One of the best ways to avoid work is to not own any tools. If you do own tools, throw them away. If someone gives you tools for Christmas, return them. Also, if you do get conned into doing work, make sure it’s done half-assed. Recently, the nozzle in my shower got plugged with iron sediment. After a few weeks of my wife pointing this out, I sprang into action. I expertly removed the nozzle with one of those adjustable wrenches you can make bigger or smaller. Then I covered the pipe opening with duct tape and punched holes in it with a fork. My wife says living with me is a challenge.

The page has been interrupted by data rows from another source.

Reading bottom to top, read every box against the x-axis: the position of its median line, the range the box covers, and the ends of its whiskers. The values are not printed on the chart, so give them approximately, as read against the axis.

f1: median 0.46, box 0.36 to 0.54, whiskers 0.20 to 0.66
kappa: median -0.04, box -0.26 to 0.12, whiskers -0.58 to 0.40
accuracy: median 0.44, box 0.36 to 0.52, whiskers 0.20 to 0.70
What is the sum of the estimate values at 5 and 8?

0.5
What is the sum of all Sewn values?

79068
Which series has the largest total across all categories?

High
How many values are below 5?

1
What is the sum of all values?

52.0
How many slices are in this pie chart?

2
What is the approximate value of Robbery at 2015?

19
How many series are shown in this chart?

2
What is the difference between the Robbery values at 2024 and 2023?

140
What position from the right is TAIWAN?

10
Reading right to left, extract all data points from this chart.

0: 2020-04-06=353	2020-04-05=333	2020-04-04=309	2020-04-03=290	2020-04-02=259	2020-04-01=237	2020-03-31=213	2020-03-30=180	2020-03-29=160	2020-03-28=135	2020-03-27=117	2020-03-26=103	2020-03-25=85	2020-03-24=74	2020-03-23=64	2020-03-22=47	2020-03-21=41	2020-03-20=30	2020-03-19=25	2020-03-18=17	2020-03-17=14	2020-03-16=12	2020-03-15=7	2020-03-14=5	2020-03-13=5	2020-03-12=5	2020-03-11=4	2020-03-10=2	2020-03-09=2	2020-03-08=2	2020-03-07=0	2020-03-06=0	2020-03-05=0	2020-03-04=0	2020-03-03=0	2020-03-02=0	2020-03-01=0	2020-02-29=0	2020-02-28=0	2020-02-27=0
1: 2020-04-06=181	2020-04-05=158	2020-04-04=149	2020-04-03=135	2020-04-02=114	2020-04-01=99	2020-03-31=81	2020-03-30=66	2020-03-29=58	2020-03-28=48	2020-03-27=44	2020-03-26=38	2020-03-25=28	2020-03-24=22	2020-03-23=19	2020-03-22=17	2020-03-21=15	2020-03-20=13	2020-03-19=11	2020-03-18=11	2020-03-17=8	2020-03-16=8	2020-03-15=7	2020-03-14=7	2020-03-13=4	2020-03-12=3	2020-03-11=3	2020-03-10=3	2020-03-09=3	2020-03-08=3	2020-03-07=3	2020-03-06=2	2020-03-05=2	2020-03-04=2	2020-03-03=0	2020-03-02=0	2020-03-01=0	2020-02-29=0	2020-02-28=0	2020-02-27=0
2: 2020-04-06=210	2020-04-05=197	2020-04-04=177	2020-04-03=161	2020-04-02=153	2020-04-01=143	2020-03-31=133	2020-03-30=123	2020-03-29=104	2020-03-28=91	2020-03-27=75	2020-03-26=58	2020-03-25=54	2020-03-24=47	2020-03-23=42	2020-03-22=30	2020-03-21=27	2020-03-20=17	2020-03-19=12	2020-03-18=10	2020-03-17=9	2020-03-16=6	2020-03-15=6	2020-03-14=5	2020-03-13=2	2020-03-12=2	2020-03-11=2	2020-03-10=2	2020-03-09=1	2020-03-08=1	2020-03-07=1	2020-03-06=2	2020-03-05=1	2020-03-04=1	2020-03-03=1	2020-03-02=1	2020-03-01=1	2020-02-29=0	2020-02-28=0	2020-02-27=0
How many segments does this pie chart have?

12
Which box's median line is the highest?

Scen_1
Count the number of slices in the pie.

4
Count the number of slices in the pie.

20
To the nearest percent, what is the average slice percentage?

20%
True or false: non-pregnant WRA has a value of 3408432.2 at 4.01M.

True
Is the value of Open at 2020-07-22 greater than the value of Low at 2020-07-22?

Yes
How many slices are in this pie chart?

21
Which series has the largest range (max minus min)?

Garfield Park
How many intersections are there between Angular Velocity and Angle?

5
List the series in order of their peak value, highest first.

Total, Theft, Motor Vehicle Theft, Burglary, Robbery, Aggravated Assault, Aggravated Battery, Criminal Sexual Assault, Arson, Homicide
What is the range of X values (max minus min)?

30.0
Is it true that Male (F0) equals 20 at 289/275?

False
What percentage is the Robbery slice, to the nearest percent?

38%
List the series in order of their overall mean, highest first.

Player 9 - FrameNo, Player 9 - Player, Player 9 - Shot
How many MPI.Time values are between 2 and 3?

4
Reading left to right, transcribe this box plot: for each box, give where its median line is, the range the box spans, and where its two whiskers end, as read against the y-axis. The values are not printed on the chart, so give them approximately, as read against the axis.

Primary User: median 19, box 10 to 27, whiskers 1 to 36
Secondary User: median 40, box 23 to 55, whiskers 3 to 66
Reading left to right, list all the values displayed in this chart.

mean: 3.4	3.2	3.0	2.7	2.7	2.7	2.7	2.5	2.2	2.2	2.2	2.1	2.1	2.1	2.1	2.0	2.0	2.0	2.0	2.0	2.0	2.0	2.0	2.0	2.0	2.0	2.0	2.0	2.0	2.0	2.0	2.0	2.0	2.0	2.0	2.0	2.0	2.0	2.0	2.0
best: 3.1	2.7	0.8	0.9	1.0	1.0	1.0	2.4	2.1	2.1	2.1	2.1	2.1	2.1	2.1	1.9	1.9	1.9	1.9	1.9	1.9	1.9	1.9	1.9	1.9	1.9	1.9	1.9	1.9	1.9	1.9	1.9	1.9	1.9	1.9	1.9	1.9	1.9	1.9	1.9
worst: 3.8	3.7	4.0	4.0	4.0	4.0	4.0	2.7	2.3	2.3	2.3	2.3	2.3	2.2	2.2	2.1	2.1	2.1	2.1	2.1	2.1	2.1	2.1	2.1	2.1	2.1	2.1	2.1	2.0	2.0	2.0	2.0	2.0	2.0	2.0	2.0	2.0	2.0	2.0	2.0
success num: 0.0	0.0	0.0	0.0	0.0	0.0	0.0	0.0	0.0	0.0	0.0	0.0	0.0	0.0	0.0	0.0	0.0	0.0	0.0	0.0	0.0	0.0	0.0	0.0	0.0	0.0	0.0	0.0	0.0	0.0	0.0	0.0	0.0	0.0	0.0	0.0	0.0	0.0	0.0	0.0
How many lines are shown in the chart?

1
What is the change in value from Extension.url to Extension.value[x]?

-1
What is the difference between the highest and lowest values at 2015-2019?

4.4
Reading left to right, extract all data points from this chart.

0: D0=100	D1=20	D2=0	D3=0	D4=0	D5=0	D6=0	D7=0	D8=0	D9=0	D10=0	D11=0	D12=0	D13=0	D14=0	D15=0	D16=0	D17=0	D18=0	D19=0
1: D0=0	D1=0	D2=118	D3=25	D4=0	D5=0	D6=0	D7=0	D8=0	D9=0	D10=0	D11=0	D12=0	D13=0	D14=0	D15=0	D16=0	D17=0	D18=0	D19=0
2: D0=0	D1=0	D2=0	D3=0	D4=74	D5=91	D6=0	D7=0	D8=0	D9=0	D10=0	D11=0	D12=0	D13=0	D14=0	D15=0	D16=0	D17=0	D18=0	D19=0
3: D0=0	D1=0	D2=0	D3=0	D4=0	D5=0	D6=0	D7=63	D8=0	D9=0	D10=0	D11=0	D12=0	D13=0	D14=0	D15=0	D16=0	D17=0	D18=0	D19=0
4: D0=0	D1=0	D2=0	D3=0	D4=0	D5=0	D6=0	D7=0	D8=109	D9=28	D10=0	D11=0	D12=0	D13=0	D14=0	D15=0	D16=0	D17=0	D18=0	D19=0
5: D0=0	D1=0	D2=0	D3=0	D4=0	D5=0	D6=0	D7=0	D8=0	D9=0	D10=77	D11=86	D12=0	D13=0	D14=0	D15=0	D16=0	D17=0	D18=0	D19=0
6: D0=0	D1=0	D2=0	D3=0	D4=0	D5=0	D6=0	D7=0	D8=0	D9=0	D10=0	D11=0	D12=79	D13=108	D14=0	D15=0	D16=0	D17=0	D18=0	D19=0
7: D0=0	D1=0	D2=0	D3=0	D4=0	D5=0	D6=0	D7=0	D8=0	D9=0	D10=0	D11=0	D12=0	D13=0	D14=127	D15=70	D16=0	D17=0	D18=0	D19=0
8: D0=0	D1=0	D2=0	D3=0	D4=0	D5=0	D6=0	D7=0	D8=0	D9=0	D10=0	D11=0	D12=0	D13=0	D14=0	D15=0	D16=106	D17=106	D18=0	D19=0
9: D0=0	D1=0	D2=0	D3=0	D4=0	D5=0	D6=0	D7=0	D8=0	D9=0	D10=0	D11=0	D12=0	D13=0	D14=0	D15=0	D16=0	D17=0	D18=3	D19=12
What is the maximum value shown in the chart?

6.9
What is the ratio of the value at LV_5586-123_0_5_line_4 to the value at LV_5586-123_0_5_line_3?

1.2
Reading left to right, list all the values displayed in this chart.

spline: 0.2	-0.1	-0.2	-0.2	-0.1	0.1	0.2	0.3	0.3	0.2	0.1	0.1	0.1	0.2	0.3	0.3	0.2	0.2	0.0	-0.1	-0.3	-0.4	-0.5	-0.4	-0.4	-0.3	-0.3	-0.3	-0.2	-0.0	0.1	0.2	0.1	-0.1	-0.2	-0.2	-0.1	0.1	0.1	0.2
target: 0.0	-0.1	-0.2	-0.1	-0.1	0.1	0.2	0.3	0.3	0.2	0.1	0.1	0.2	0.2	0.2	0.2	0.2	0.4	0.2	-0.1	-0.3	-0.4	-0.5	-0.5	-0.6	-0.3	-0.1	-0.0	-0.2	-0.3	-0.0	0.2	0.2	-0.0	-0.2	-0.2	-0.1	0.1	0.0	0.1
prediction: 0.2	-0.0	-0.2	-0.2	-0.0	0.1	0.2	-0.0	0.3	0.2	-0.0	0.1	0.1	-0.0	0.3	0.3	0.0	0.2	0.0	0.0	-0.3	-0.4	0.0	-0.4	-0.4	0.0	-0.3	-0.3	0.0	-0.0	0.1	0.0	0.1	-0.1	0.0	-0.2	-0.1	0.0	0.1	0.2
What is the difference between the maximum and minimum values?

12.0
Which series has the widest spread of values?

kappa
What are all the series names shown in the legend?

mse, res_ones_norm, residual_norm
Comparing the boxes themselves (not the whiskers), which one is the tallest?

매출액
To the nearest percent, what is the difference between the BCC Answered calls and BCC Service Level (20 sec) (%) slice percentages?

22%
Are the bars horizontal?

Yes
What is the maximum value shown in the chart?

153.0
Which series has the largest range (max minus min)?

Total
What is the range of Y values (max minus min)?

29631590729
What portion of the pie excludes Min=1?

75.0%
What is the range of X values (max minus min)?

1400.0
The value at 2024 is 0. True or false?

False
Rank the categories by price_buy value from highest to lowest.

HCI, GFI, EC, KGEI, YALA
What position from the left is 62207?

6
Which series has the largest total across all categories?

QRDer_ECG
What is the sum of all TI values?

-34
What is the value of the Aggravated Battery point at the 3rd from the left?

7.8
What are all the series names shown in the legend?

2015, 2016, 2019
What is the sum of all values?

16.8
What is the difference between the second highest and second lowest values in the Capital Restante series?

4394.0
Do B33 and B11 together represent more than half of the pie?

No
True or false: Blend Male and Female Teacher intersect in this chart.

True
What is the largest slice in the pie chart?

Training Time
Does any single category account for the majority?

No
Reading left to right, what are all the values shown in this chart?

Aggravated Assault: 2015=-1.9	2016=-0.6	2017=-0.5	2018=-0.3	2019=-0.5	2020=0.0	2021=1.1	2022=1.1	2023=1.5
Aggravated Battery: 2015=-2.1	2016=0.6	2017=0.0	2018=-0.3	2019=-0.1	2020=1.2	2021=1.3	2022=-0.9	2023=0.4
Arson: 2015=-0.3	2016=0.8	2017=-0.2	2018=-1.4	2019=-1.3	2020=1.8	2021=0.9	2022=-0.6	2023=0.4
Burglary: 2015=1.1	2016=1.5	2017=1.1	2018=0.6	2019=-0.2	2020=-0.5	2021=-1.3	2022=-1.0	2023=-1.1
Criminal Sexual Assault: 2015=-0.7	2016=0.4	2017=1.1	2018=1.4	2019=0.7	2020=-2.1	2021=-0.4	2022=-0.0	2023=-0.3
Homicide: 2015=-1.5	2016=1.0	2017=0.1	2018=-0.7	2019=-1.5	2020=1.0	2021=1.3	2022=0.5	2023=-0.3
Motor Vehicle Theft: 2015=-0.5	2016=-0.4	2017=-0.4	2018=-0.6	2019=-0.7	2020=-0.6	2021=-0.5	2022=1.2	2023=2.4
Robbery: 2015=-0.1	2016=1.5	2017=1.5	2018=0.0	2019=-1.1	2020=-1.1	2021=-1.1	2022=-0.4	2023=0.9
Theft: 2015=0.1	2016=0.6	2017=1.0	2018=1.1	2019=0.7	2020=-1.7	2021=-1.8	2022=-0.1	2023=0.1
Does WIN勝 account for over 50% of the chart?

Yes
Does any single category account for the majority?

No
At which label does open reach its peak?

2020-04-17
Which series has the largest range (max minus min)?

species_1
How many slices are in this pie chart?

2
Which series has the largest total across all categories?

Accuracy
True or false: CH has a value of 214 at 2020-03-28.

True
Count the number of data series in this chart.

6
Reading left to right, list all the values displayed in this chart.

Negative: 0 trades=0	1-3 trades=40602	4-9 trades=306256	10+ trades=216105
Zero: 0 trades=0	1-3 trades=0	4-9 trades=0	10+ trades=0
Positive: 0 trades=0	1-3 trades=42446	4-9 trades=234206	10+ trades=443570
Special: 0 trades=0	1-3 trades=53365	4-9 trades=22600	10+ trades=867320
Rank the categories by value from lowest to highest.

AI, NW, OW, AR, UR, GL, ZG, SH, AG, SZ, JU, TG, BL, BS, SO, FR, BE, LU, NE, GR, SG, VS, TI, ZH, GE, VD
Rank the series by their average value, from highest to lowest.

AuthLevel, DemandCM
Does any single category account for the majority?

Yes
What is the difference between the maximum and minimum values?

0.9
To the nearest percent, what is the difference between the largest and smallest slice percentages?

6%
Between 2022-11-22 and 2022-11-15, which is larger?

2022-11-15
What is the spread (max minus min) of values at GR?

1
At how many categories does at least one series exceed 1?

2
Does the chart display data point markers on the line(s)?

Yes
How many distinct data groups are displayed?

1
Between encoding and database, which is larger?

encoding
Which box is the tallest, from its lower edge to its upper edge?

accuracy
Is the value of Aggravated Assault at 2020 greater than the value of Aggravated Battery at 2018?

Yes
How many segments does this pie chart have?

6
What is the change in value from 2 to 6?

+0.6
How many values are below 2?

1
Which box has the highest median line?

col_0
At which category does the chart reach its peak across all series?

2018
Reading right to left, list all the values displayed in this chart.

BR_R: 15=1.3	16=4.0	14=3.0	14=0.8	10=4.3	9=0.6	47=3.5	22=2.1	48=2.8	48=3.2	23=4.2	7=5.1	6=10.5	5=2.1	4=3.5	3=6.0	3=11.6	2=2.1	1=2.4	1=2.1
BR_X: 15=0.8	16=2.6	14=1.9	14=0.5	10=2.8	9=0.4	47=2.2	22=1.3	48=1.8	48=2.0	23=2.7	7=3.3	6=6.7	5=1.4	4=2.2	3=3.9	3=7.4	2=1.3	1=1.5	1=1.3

Recently I discovered a Holy new way to avoid manual labor. I call it my “rotating religion.” Here’s how it works. On Friday, I’m Orthodox Jew. I can’t do chores, but can light candles. On Saturday, I switch to Seventh Day Adventist. Again, no chores. On Sunday, I become strict Dutch Reformed, where I can’t even drink, unless I do it in private. Throw in other sacred days such as Easter, Ramadan, Christmas, Hanukkah, and Cinco de Mayo, and you can see why I’m just way too busy to fix that eaves trough that’s falling off the house.
There’s another way of getting out of work. Write. Writing isn’t really work. It can take your mind anywhere you want. When you write, you don’t worry about work, health, or your 401k. It’s like golf, but cheaper. Anyway, I’ve gotten out of enough work for today. Time to quit and turn on the tube. Daisy Duke beckons.